AI made code cheap. Enterprise change is still slow.
Large enterprises spend 6–12 months translating a business decision into coordinated technical execution across dozens of teams, systems, and vendors. AI has made writing code faster, but the real bottleneck was never the code — it is the architecture, coordination, and governance work that happens before and around the code.
- Architecture decisions live in slide decks, PDFs, and people's heads — invisible to AI tools
- AI agents can generate code in seconds, but without enterprise context — business vision, strategy, ownership, system reality, and guardrails — they generate the wrong code faster
- Nobody owns the translation from business intent to governed execution
OpenArchitect sits upstream of coding agents and closes the transformation loop.
Enterprise context and standards
OpenArchitect uses each customer's enterprise context — business vision, strategy, priorities, teams, systems, capabilities, relationships, and constraints — alongside curated vertical industry standards to understand what exists, what matters, and what the enterprise can safely change.
Architecture decomposition and governance
Business intent is decomposed into governed requirements, architecture decisions, and executable delivery paths. Constraints are enforced, boundaries are validated, and every decision is traceable.
Routing to execution
Implementation is routed through downstream coding agents and enterprise delivery systems so governed architecture decisions become real production change.

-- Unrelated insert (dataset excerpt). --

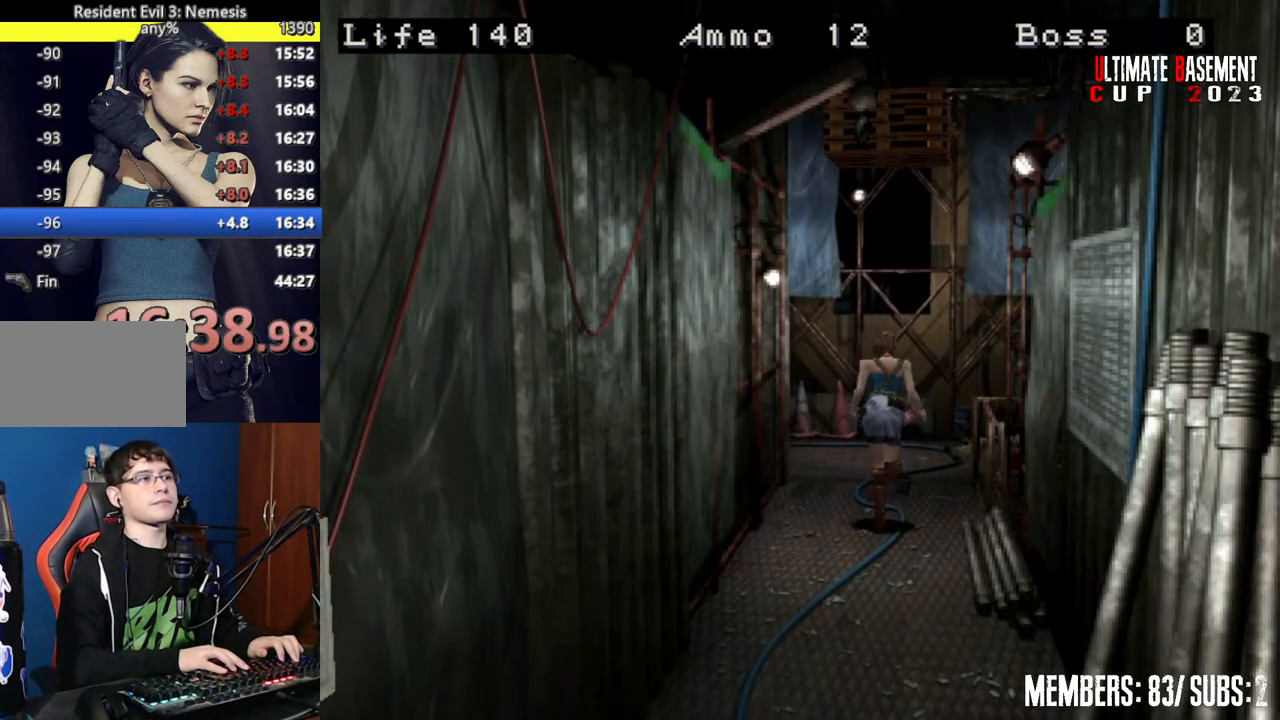
{"keys": ["a", "shift", "w"], "events": [[284, "a", "down"]]}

Measured outcomes and the next cycle
Releases, metrics, and operator feedback flow back into the platform so the next strategy cycle starts with evidence, not another round of manual rediscovery.
A working platform, not a vision deck
The product exists. Six core repositories, a curated knowledge graph, and a governed decomposition pipeline.

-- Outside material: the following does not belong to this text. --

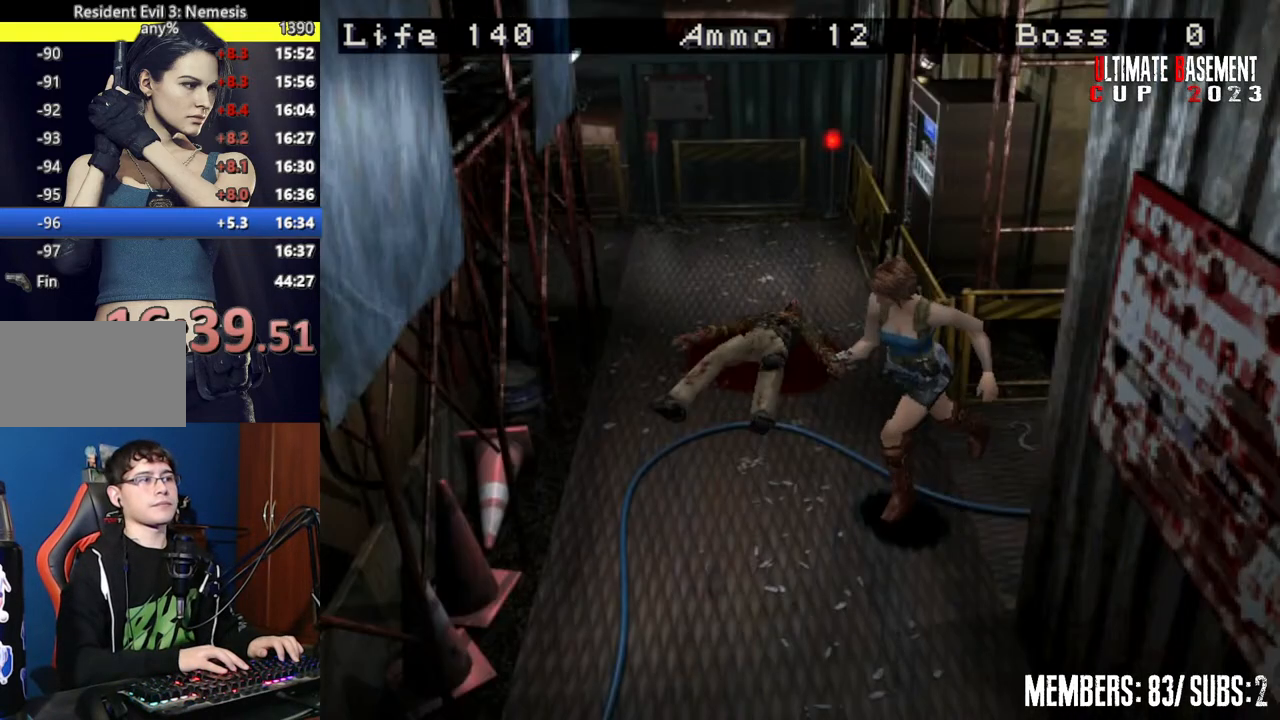
{"keys": ["shift", "w"], "events": [[400, "a", "up"]]}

ENTERPRISE.md is now public
ENTERPRISE.md is a proposed standard that enables AI
agents to automatically navigate enterprise-scale, multi-repository
environments through progressive disclosure.

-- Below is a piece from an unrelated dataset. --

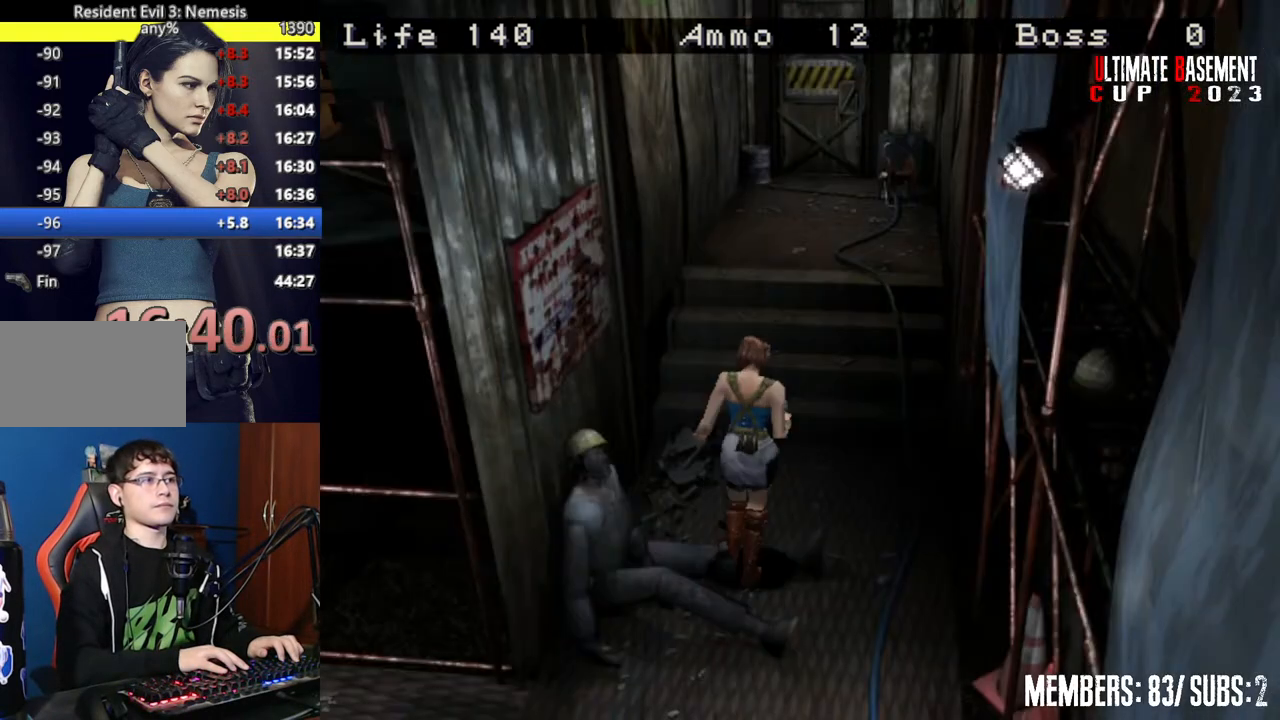
{"keys": ["shift", "w"], "events": []}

- Level-aware entrypoints across enterprise, solution, and domain layers
- Deterministic routing catalogs that connect intent to implementation
- Governance-aware traversal so automation can follow explicit structure instead of guessing
Telco first — where the pain is acute
We start in telco because standards-heavy complexity creates urgent pain and clear ROI. Carriers face subscriber erosion, 5G monetization pressure, and multi-year transformation cycles they can no longer afford. Every new revenue play — network slicing, enterprise 5G, AI-powered services — is a cross-domain transformation initiative that stalls behind manual architecture decomposition.
Standards-dense domain
2,800+ telco processes and 1,700+ data entities from TMF standards, curated into a machine-usable knowledge graph.
Existential transformation pressure
Telcos are not browsing for AI tools. They need platforms that compress the time from strategic decision to market execution.
Clear expansion path
Adjacent regulated verticals — banking, healthcare, insurance — share equivalent standards density and transformation urgency.